I don’t actually do it. Though I guess that would be one kind of blaze of glory.
“I think I deserve that much,” I say.
“It’s complicated.”
“Please,” I say. “I want to understand.”
“Okay, so, not sure if I already mentioned it, but my dad died on nine-eleven.”
Noah doesn’t look at me as he talks. He stares out the windshield, at the closed garage door, at the old basketball hoop that presumably belonged to the family who lived in this house before Sheila moved in. I nod. Of course he didn’t mention it. Of course I already knew.

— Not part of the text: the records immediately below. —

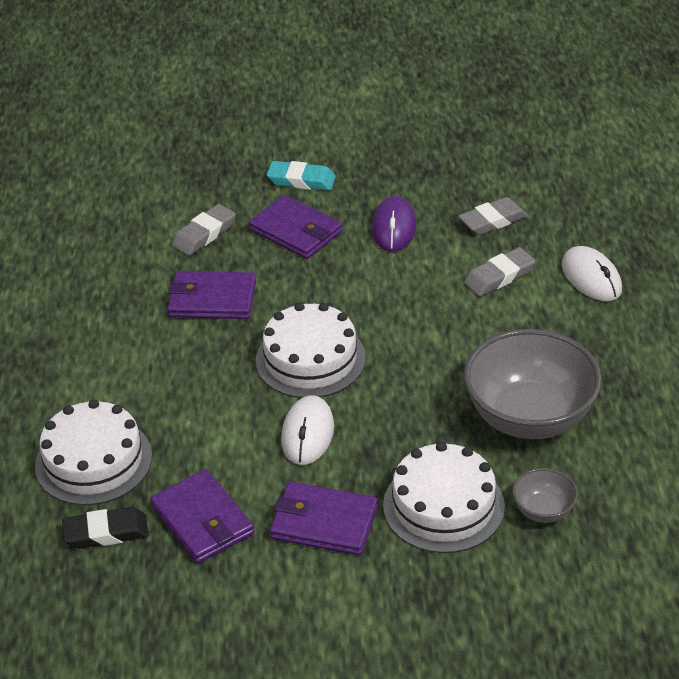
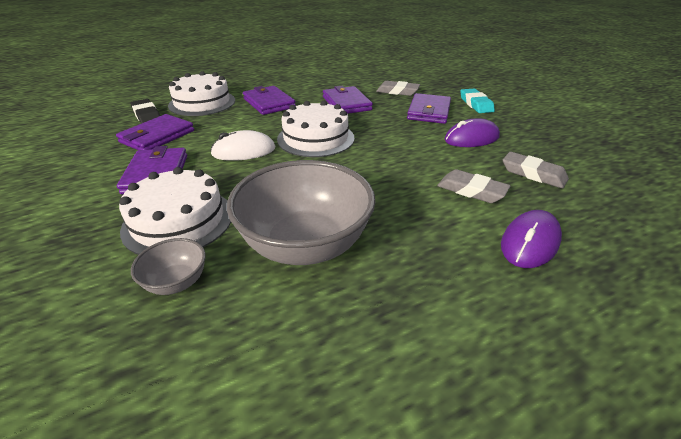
camera: 65 degrees right, 5 degrees down
(151, 382) = (269, 103): none -> purple wallet
(591, 278) = (530, 242): white mouse -> purple mouse

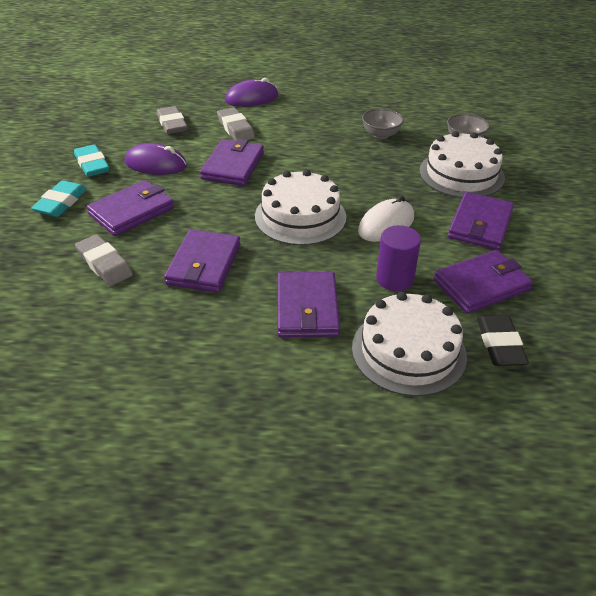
camera: 150 degrees left, 5 degrees up
(222, 125) = (394, 279): none -> purple cylinder
(244, 151) = (386, 224): white mouse -> white mouse turned 60 degrees counterclockwise
(305, 245) = (381, 135): grey bowl -> grey bowl, size x0.45
(414, 155) = (233, 166): none -> purple wallet
(510, 125) = (92, 164): none -> turquoise eraser

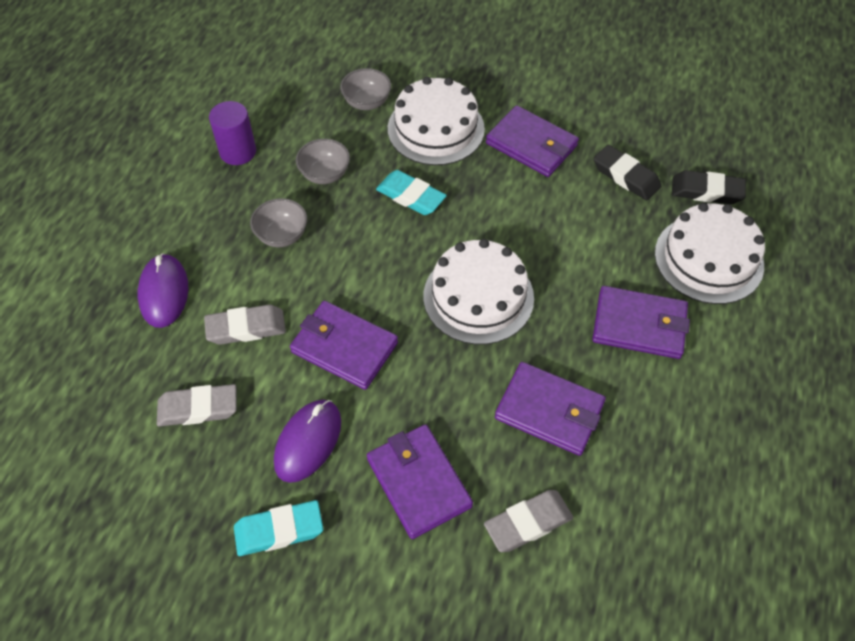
camera: 75 degrees left, 15 degrees up
(61, 203) = (372, 577): turquoise eraser -> turquoise eraser (411, 196)
(316, 128) = (282, 235): none -> grey bowl
(386, 224) = (513, 221): white mouse -> none
(394, 279) = (605, 240): purple cylinder -> purple cylinder (238, 152)
(481, 285) = (626, 176): purple wallet -> black eraser

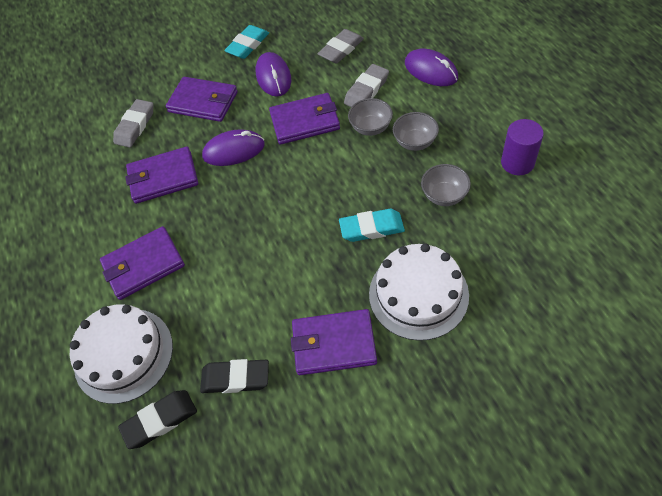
camera: 145 degrees right, 0 degrees up
(367, 102) = (494, 271): grey bowl -> grey bowl (371, 128)
(448, 378) = (234, 150): none -> purple mouse
(478, 297) = (259, 203): white cake -> none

“I guess I thought this would be a good way to learn more about it. What happened. What that day was like. I need to learn about the survivors. It’s not only me who’s interested. That’s why Baby Hope is so famous. Still. Even now. That’s why I think that photo is so important.”
Noah squeezes the bridge of his nose. The gesture is cute and sad and makes me want to tap his sneaker. I like how he refers to Baby Hope as something altogether separate from me. A symbol, not a person.
He didn’t say That’s why you are so famous.
He takes off his glasses, cleans them again with his shirt, slowly—what I’m learning is a nervous habit. I get to see his face. Same Noah, only bigger, brighter, more vulnerable. He pops them back on. Noah restored.
“The fact that everyone’s still standing. It gives me faith,” he says, like he’s made some secret decision.
“But we’re not,” I say.
“We’re not what?” he asks.
“All still standing.”
“What do you mean?”
“Connie? The woman who is carrying me in the picture? Who saved me? She’s dead.” For some reason, saying Connie’s name gives me the jolt I need to put the key in the ignition and start the car. Driving is a great excuse to not have to look at Noah anymore. It’s becoming too much. He was born days before 9/11. Would it have been better if Noah had been five or ten years old when his father died? Or would it have been crueler for him to have been given an exact measure of what he’s lost?
“I didn’t know,” Noah says. “I Googled her.”
“She changed her name when she got married.”
“I’m sorry,” he says.
“I met her a few times, but I didn’t really know her know her. I was really upset when she died, though.”